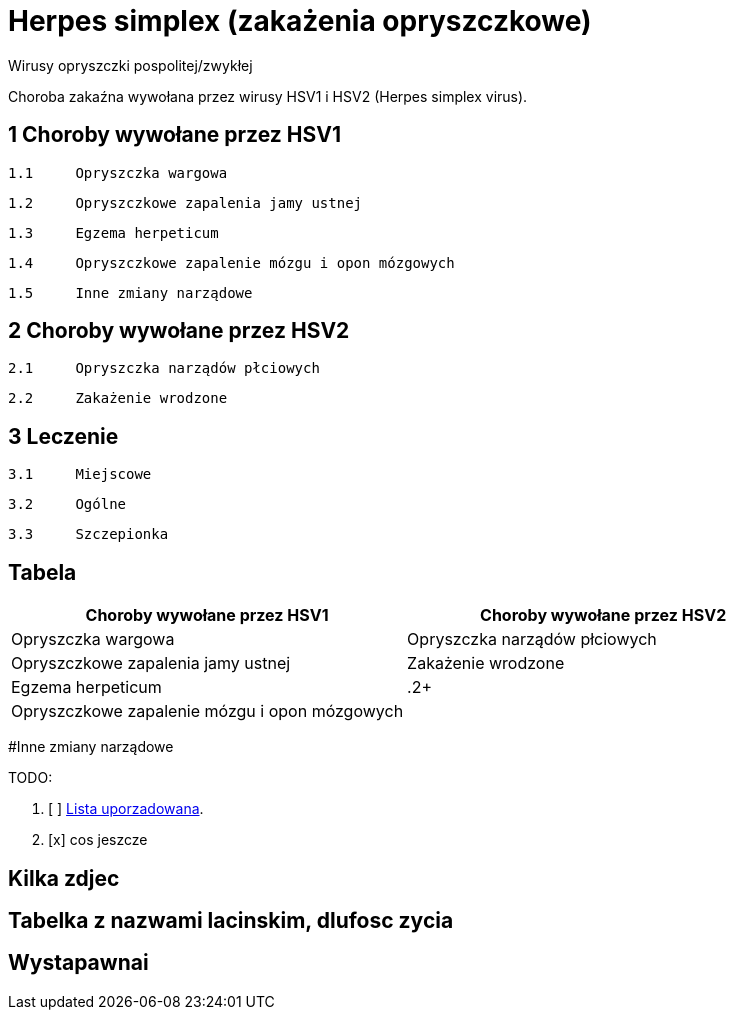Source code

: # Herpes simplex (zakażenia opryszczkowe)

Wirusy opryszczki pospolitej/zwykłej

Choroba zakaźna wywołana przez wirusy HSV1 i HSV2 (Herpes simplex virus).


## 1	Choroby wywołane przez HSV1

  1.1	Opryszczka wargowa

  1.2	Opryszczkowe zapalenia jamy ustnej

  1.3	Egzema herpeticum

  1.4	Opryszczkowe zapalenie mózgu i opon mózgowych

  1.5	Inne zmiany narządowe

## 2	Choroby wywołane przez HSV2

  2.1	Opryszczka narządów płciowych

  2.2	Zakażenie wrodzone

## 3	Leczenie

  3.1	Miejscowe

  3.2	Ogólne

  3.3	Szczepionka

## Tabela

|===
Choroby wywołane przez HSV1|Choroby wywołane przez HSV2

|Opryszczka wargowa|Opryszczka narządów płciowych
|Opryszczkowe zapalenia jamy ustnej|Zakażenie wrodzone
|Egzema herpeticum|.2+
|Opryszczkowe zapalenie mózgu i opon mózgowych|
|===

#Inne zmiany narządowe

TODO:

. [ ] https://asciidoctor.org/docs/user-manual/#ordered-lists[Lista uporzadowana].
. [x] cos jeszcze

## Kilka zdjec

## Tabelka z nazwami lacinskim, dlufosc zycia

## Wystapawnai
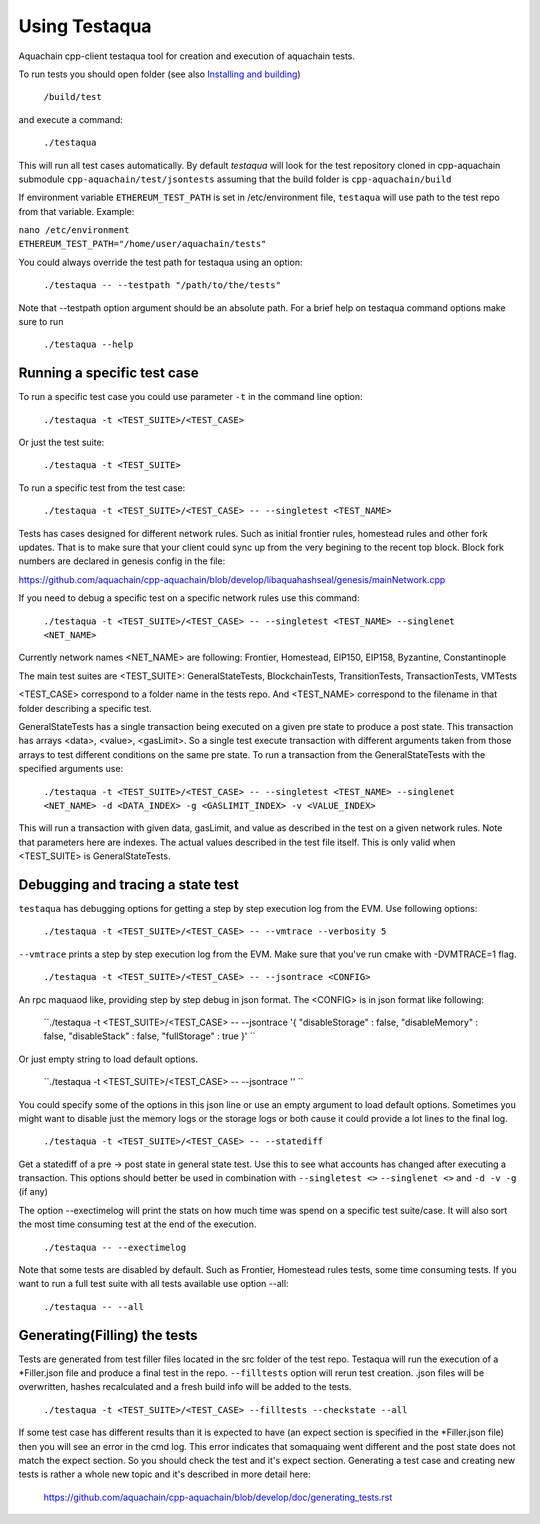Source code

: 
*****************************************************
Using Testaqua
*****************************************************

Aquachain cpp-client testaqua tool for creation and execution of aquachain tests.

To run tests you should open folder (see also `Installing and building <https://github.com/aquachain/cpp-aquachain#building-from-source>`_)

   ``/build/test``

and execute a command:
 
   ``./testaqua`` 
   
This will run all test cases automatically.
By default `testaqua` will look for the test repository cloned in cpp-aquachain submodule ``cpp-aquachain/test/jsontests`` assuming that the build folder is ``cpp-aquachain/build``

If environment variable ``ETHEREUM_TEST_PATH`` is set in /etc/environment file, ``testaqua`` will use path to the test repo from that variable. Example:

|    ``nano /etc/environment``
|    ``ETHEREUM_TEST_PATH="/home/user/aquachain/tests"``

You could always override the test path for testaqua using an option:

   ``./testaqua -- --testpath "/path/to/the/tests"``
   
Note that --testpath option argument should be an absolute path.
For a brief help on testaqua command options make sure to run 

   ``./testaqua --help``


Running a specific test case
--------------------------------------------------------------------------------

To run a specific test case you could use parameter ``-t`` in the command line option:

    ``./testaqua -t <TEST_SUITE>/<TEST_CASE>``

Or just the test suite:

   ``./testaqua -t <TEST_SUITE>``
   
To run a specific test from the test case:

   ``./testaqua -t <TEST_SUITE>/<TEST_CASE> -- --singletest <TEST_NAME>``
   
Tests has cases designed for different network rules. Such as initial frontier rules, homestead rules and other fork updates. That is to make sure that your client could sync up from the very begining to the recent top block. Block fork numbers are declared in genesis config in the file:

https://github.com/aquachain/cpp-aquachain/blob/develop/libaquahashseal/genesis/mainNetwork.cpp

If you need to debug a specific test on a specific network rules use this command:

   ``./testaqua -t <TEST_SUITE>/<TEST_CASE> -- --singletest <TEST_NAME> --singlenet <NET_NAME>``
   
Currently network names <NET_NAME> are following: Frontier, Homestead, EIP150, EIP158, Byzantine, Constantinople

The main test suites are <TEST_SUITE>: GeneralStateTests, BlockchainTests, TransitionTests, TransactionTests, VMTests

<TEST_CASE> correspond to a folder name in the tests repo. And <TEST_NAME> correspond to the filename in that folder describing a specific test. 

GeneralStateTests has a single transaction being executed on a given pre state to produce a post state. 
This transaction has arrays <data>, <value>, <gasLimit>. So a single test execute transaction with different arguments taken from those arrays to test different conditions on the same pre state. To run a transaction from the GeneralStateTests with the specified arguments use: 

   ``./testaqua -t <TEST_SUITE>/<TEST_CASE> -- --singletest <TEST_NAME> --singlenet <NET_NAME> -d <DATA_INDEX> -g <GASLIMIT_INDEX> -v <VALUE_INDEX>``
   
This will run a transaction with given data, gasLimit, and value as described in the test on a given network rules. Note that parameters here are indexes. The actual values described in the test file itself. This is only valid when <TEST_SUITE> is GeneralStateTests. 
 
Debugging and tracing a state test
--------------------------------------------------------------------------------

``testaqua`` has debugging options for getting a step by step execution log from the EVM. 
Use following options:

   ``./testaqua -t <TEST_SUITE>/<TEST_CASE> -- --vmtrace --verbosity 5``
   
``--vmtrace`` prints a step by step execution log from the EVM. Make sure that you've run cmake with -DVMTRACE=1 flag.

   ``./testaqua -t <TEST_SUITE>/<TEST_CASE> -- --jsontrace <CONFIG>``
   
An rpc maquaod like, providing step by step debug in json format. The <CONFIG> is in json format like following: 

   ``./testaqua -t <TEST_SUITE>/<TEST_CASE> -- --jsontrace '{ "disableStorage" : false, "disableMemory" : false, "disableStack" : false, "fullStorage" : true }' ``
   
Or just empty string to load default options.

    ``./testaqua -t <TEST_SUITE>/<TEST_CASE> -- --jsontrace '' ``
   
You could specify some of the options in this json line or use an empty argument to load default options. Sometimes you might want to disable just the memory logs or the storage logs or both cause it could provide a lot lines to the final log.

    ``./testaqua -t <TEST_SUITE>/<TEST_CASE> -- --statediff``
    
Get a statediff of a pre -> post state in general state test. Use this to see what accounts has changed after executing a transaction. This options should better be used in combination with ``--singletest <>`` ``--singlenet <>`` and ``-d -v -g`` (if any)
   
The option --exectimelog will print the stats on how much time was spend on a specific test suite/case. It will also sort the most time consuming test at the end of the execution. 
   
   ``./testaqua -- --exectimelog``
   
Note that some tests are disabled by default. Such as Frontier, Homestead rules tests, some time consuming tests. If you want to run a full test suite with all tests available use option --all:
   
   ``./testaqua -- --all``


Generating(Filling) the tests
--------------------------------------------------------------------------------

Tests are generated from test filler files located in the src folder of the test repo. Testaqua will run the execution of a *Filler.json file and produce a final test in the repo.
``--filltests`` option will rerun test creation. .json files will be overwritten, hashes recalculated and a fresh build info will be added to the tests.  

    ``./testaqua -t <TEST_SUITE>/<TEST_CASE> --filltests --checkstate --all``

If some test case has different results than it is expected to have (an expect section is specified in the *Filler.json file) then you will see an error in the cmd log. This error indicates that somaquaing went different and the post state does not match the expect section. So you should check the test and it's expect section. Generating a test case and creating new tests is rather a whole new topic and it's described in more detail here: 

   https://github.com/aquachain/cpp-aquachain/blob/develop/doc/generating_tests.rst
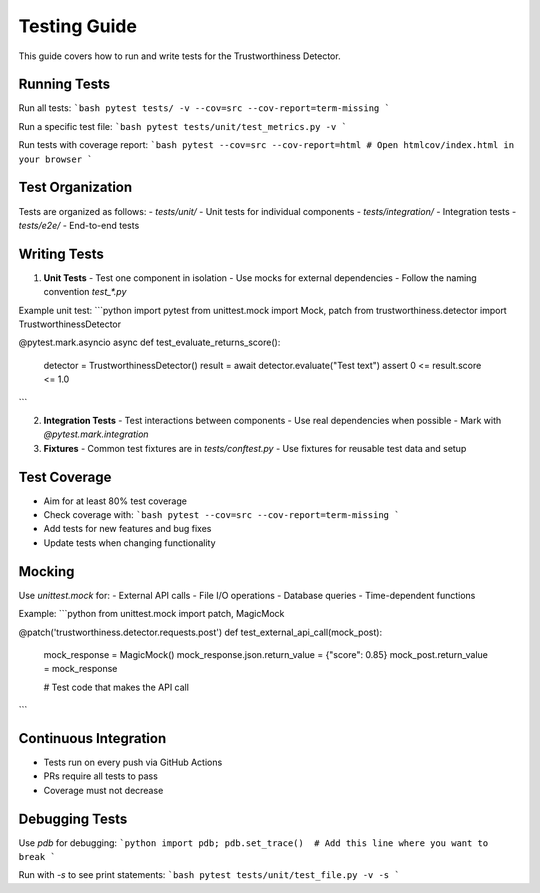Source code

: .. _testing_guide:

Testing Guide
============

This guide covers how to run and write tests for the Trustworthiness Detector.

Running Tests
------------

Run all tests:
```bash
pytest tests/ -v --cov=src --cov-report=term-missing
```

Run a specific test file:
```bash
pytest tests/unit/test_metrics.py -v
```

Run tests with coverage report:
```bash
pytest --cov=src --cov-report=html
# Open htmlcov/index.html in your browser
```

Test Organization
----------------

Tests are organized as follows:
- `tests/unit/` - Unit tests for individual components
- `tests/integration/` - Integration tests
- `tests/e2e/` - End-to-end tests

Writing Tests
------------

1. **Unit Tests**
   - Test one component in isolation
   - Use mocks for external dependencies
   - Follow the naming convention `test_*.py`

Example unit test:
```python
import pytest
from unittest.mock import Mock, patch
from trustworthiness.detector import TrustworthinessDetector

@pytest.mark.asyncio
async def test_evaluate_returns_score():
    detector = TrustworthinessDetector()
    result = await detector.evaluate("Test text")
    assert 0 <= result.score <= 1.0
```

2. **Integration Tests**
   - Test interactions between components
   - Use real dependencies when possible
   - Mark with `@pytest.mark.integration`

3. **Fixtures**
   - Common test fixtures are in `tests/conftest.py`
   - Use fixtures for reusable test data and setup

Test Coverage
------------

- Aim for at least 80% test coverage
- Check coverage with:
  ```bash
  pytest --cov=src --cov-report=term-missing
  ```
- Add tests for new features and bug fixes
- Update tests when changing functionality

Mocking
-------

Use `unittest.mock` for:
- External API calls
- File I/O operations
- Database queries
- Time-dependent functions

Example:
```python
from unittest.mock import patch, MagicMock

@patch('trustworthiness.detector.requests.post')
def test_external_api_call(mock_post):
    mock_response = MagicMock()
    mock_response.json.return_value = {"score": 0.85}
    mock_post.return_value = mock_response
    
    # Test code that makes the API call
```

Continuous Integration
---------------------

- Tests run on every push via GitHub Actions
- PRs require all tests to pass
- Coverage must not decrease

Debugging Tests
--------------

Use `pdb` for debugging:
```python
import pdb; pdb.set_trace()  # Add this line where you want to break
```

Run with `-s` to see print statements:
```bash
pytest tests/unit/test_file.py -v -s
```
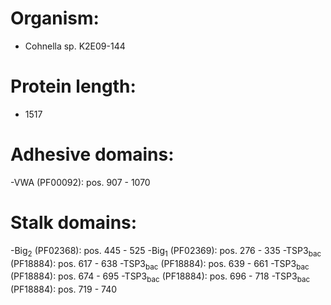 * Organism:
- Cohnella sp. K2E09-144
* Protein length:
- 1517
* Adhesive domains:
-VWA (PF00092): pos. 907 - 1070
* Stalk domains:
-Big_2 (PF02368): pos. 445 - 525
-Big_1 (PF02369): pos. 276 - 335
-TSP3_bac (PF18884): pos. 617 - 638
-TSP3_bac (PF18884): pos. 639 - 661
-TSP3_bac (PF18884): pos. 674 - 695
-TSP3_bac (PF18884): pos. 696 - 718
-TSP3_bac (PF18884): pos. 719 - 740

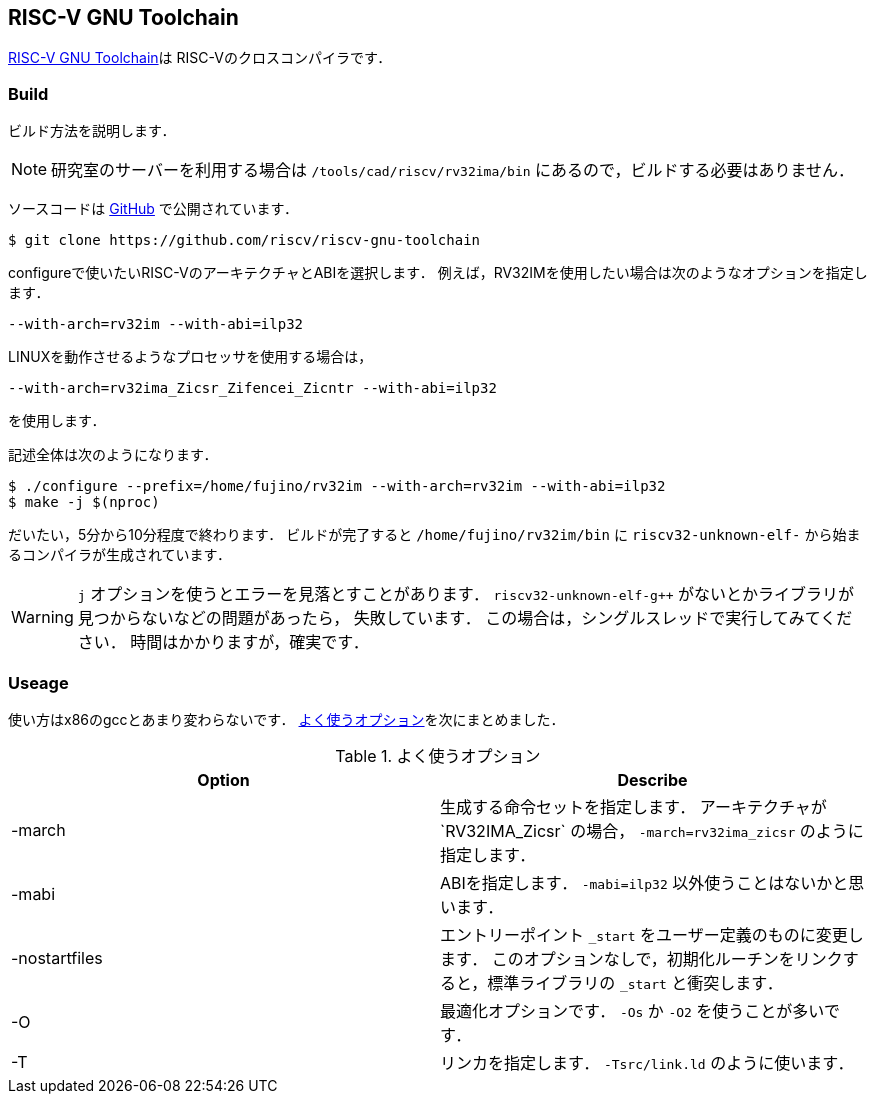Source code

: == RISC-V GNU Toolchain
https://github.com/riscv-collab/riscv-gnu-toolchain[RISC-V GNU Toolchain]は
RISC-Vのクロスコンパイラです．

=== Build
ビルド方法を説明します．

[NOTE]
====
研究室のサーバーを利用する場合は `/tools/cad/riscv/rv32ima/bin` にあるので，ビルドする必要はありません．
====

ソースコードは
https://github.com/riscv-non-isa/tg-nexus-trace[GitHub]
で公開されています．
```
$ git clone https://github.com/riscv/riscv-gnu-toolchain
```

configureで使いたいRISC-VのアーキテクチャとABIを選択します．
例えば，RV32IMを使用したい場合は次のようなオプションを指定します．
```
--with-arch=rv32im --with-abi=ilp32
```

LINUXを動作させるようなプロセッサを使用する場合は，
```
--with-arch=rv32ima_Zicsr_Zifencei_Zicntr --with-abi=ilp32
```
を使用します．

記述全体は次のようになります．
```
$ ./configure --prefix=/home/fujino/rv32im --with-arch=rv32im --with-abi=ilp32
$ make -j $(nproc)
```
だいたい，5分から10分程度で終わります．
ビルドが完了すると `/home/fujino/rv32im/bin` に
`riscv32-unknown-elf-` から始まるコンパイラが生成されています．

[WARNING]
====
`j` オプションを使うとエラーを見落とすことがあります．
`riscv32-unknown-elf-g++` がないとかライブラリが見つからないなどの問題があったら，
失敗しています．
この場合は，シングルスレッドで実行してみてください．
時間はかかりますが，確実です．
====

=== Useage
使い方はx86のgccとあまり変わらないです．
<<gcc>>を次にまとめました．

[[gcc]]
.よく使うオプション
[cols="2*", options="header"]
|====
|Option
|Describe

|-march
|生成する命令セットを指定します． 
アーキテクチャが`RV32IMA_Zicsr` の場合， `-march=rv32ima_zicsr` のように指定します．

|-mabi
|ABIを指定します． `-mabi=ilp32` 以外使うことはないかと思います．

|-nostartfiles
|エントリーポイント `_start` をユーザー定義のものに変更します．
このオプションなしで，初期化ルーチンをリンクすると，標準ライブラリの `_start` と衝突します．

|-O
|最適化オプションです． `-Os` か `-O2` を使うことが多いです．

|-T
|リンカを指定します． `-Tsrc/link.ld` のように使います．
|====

##############################

[WORK ITEM]
In the listing above, find the line with "to the tests." and the line with "-t <TEST_SUITE>/<TEST_CASE> --filltests"; set down exactly those two lines and every line between them, nothing more.

[FINAL ANSWER]
``--filltests`` option will rerun test creation. .json files will be overwritten, hashes recalculated and a fresh build info will be added to the tests.  

    ``./testaqua -t <TEST_SUITE>/<TEST_CASE> --filltests --checkstate --all``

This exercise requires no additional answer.